A Penicilina é o único antibiótico que atinge níveis terapêuticos adequados no feto para tratar a sífilis congênita. A Eritromicina, embora possa ser usada em casos de alergia à penicilina na gestante (com dessensibilização), não é eficaz para tratar o feto, tornando a afirmação incorreta.
A sífilis na gestação representa um grave problema de saúde pública no Brasil, com incidências elevadas e risco significativo de sífilis congênita, uma condição com repercussões devastadoras para o feto e o recém-nascido. A prevenção da sífilis congênita baseia-se fundamentalmente na detecção precoce e tratamento adequado da gestante e seu parceiro durante o pré-natal. As diretrizes brasileiras preconizam a realização da triagem sorológica para sífilis em três momentos-chave: na primeira consulta de pré-natal, com 28 semanas de gestação e na admissão para o parto ou aborto. O teste rápido para sífilis é uma ferramenta valiosa, sendo considerado confirmatório em uma única amostra reativa, agilizando o diagnóstico e o início do tratamento. O VDRL é essencial para o seguimento da paciente e para a avaliação do critério de cura após o tratamento. Em relação ao tratamento, a Penicilina Benzatina é o único medicamento com eficácia comprovada para prevenir a transmissão vertical e tratar a sífilis fetal. É crucial entender que a Eritromicina, embora possa ser utilizada em algumas situações para a gestante alérgica à penicilina (após dessensibilização), não atinge níveis terapêuticos suficientes no feto e, portanto, NÃO trata adequadamente a sífilis congênita. Essa é uma informação crítica para a prática clínica e para questões de residência médica.
A triagem sorológica para sífilis é preconizada no início do pré-natal (primeira consulta), com 28 semanas de gestação e na admissão para o parto ou aborto. Essa abordagem visa identificar e tratar precocemente a infecção, prevenindo a sífilis congênita.
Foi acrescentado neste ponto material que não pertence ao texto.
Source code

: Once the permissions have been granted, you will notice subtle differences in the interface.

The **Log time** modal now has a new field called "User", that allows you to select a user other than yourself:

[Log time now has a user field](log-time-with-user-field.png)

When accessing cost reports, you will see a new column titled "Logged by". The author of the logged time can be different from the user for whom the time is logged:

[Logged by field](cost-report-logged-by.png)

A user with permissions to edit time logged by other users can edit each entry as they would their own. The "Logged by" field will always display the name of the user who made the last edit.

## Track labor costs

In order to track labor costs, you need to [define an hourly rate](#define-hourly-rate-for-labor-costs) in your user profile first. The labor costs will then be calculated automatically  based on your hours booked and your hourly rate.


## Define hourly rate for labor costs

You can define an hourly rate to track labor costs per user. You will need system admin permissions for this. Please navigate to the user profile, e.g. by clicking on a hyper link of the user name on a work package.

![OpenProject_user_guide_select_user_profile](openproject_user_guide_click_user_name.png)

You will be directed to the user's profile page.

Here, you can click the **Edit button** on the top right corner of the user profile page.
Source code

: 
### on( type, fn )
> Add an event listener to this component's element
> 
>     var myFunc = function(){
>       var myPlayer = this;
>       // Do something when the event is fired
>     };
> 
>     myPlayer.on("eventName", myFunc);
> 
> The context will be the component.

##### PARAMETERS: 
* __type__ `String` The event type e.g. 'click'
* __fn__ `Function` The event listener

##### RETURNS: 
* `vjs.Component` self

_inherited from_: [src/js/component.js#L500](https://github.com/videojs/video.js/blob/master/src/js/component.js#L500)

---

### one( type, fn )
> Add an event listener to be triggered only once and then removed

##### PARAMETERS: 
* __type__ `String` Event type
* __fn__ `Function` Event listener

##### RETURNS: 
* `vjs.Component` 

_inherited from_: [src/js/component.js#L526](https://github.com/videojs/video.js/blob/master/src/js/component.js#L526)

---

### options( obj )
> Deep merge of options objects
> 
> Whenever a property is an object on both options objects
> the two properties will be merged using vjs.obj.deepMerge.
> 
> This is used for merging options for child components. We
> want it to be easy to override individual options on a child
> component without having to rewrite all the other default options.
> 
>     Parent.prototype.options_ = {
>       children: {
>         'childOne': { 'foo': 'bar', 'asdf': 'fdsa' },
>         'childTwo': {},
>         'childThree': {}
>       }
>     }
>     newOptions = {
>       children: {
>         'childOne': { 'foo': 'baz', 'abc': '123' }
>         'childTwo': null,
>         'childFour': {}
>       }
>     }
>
A eritromicina não é adequada para tratar o feto na sífilis porque não atravessa a barreira placentária em concentrações suficientes para erradicar a infecção fetal. A penicilina é o único antibiótico que garante níveis terapêuticos no feto e líquido amniótico, sendo a droga de escolha.
O seguimento é feito com VDRL mensal após o tratamento, e o critério de cura é a queda de pelo menos 2 títulos em 3 meses ou 4 títulos em 6 meses (ex: de 1:32 para 1:8 ou 1:4). A persistência de títulos baixos (cicatriz sorológica) deve ser diferenciada de falha terapêutica ou reinfecção.